P2 - Muçum, deixa eu te fazer uma pergunta. Você tá colocando que, é, as práticas, né, os conhecimentos de regiões são diferenciados.
R – Isso.
P2 - E isso tem a ver com a, com, você trouxe lá da cultura que veio dos africanos que vieram pra cá, mas tem a ver com a região, com um solo, com a mãe terra, cse tá ligado ao rio, se tá ligado ao mar, se tá ligado... Então, assim, eu queria que você colocasse se existe essa diferença em relação à região também, né. É, por exemplo, Minas, Rio, ou mesmo São Paulo ou aqui na Bahia, se isso tá ligado também à região.
R – Você veja só, é, hoje em Salvador a gente tem, assim, dois festejo muito interessante, muito interessante. É Oxalá, que é a lavagem do Bonfim, porque na Igreja, que apresenta Oxalá na Igreja, é o Senhor do Bonfim. E quem é Senhor do Bonfim no jarê? Ele é Oxalá. Entendeu? Na, na Igreja, Santa Bárbara é Santa Bárbara. E no jarê, no candomblé? Ela é Iansã, Iansã é a dona das águas.
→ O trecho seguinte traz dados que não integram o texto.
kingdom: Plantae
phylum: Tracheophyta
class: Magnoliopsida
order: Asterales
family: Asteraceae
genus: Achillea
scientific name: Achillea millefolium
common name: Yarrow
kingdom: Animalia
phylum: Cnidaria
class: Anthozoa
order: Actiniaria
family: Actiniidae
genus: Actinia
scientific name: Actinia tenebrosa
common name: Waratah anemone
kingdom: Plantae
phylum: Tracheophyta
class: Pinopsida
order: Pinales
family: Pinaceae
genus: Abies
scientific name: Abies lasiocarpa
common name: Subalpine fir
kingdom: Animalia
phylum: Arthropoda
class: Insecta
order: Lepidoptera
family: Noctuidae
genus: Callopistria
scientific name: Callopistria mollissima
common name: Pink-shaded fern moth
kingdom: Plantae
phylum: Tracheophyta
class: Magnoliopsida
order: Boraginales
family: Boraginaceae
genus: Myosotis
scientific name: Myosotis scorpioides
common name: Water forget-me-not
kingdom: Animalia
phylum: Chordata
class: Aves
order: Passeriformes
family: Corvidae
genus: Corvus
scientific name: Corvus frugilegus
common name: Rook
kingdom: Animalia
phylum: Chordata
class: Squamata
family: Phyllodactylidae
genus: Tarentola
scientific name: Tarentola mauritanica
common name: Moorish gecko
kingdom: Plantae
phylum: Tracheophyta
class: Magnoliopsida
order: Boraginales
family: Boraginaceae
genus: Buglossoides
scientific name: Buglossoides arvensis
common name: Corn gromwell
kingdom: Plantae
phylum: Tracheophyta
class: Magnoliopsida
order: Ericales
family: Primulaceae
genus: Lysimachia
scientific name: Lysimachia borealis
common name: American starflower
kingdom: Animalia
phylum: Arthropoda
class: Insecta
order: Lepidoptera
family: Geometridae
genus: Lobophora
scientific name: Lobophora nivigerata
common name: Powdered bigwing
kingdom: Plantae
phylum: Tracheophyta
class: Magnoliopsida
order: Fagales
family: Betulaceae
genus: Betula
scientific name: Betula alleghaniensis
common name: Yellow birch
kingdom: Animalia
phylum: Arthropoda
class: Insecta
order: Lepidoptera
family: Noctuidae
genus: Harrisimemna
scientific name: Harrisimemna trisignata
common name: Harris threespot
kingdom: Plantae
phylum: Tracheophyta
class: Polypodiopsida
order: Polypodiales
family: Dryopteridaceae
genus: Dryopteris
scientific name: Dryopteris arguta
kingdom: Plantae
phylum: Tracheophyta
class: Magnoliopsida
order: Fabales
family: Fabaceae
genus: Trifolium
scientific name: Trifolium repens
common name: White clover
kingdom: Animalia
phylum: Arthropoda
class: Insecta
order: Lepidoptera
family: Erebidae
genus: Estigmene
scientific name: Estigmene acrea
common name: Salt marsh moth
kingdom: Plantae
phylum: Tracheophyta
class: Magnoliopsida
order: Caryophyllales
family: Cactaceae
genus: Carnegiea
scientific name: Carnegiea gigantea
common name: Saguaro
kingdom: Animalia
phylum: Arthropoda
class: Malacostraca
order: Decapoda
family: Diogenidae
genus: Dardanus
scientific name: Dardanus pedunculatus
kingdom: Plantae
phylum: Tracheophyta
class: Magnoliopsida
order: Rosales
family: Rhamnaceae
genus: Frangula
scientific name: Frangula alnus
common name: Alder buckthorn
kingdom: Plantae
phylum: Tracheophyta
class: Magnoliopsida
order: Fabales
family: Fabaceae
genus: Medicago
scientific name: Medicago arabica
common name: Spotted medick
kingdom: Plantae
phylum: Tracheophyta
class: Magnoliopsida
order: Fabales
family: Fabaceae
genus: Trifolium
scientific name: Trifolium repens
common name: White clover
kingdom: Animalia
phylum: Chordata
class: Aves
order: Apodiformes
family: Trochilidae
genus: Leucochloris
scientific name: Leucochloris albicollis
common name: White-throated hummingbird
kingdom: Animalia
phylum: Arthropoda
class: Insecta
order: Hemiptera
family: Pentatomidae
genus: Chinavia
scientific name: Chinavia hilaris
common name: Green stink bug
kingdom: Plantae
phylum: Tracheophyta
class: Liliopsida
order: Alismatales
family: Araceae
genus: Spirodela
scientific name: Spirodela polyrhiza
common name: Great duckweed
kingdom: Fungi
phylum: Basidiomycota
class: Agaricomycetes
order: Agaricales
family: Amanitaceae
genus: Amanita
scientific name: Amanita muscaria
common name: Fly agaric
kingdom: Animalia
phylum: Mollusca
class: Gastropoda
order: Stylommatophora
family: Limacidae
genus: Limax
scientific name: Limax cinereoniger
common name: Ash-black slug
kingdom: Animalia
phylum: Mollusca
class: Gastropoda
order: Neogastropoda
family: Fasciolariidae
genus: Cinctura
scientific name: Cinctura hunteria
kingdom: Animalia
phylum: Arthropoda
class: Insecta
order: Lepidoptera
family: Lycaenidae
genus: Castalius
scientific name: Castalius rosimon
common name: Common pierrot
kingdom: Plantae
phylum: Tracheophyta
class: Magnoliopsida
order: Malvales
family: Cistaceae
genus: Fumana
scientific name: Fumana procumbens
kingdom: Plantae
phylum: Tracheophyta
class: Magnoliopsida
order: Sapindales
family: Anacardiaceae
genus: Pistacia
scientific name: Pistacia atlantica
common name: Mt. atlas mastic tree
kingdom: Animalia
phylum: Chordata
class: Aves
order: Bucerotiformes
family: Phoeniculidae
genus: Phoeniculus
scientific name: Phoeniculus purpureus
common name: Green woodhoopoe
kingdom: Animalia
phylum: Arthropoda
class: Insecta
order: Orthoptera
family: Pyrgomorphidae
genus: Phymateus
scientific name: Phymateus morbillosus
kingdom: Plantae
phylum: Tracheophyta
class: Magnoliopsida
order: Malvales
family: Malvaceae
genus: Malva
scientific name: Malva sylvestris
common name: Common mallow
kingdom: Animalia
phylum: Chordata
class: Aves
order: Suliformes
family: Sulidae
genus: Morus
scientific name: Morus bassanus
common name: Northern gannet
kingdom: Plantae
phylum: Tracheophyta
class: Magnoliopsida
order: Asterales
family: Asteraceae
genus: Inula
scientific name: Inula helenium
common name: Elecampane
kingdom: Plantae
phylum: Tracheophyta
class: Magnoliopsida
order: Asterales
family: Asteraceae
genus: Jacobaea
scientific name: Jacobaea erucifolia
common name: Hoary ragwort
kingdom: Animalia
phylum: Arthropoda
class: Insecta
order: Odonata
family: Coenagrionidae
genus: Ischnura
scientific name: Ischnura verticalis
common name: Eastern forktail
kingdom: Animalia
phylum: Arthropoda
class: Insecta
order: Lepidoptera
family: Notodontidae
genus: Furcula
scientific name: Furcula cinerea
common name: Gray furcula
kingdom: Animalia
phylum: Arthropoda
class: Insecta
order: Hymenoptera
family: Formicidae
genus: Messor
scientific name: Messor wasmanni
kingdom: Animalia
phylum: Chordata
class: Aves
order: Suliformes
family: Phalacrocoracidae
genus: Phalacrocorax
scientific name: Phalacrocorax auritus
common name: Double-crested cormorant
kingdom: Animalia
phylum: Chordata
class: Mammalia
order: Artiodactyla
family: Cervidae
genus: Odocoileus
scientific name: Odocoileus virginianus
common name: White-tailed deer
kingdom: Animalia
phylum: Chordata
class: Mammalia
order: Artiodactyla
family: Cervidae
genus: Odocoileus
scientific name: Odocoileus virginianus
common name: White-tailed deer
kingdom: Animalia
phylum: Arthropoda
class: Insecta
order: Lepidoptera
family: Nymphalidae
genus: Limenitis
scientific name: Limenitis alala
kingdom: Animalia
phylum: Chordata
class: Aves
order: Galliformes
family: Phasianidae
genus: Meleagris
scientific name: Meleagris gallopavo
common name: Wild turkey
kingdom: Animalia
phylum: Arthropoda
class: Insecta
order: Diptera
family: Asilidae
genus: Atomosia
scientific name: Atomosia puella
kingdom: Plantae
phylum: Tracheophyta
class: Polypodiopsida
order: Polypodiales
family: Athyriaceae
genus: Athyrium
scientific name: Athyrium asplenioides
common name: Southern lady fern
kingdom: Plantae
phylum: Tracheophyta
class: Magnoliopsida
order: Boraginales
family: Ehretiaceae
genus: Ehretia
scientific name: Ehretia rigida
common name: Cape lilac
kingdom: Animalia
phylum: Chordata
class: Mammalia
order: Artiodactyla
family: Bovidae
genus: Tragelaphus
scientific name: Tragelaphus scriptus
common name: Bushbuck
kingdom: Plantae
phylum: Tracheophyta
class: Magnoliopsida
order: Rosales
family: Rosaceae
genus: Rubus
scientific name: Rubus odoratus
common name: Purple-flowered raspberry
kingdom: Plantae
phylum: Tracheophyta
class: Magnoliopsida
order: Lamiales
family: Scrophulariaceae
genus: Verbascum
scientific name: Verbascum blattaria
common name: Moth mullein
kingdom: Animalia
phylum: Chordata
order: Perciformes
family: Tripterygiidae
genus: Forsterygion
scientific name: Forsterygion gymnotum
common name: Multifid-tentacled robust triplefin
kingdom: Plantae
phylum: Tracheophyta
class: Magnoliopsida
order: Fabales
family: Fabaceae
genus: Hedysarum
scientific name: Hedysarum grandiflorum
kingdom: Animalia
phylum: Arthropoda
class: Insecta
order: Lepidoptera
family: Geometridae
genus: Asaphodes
Você vê que tem, é, final de ano tem aquela entrega que eles fazem ali no farol da barra, muito interessante, né? Então o fechamento dela já é um fechamento muito bonito, porque ali tá de junto ao mar, então a entrega é muito linda. Como a gente faz aqui também, a barquinha, que entrega a barquinha nas água. E hoje, porque Lençóis? Lençóis, hoje, ele tem um fechamento mais, mais forte, devido às, às rocha, ao chapadão, porque Xangô, Xangô ele é dono dos raio, ou dos trovão, Iansã é dona dos raio, mas Xangô, ele gosta muito de pedreira, então Lençóis é onde tá a força pra esses oruxá poderoso. É, aonde vem também a vivência do diamante. O diamante, ele é vivo e ele traz, assim, uma nação de iorixá muito potente, muito interessante, né, ah, o segmento da, do jarê também, por onde passou, onde teve mais Nagô em todo, em todo o Brasil quasimente: na Chapada. Saiu da Chapada, desceu pra Cachoeira. Então teve uma ocasião que trabalhou assim uma ligação, quando Lençóis chegou a 30 mil habitante, em mil novecentos e, não, 1845, 1846, até 1850, Lençóis tinha uma ligação muito forte com Cachoeira. Passava, como eu acabei de falar, passou por aqui muitas pessoa sábia na seita que vinha de Cachoeira pra Lençóis e ia de Lençóis pra Cachoeira. Então é aonde tá muito forte essa, essa, essa crença. São Paulo, por que São Paulo já tem uma vivência diferente, Rio de Janeiro? Porque lá os pai de santo dessa região, eles trabalha muito pouco com iorixá, trabalha muito pouco com iorixá. O fechamento deles trabalha com mais quibanda e, praticamente, é, trabalha muito em cima de dinheiro. É, vivências que se corta, encruzilhada fora de hora, não precisa quase de fechamento com água, é fechamento da esquerda. Porque quando fala quibanda, quibanda é esquerda, esse pai de santo, se ele falar: “Eu sou da quibanda”, ele só trabalha com a esquerda. Então hoje Minas Gerais, Rio de Janeiro e São Paulo, é o forte de quibanda.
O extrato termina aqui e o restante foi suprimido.